→ TASK DESCRIPTION: Write out these lines as a numbered list, leaving out any blank lines.

** Opening EXCERPTED DATA block **

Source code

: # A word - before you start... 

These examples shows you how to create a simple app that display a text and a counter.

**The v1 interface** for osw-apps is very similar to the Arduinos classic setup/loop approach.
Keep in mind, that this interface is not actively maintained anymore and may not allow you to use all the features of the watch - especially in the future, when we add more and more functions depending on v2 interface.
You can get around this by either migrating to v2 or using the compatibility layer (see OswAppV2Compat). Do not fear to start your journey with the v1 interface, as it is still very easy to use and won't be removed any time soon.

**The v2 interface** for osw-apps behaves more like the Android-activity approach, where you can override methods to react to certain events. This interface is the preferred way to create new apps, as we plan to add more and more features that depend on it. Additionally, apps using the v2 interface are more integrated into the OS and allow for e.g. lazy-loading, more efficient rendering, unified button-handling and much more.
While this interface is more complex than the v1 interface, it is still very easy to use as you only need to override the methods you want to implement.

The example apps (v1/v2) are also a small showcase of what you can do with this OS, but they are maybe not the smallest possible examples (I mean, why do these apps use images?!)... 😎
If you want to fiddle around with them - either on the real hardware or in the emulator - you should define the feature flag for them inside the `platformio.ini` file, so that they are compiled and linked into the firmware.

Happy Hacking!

** Closing EXCERPTED DATA block **

→ TASK SOLUTION:
1. Source code
2. : # A word - before you start... 
3. These examples shows you how to create a simple app that display a text and a counter.
4. **The v1 interface** for osw-apps is very similar to the Arduinos classic setup/loop approach.
5. Keep in mind, that this interface is not actively maintained anymore and may not allow you to use all the features of the watch - especially in the future, when we add more and more functions depending on v2 interface.
6. You can get around this by either migrating to v2 or using the compatibility layer (see OswAppV2Compat). Do not fear to start your journey with the v1 interface, as it is still very easy to use and won't be removed any time soon.
7. **The v2 interface** for osw-apps behaves more like the Android-activity approach, where you can override methods to react to certain events. This interface is the preferred way to create new apps, as we plan to add more and more features that depend on it. Additionally, apps using the v2 interface are more integrated into the OS and allow for e.g. lazy-loading, more efficient rendering, unified button-handling and much more.
8. While this interface is more complex than the v1 interface, it is still very easy to use as you only need to override the methods you want to implement.
9. The example apps (v1/v2) are also a small showcase of what you can do with this OS, but they are maybe not the smallest possible examples (I mean, why do these apps use images?!)... 😎
10. If you want to fiddle around with them - either on the real hardware or in the emulator - you should define the feature flag for them inside the `platformio.ini` file, so that they are compiled and linked into the firmware.
11. Happy Hacking!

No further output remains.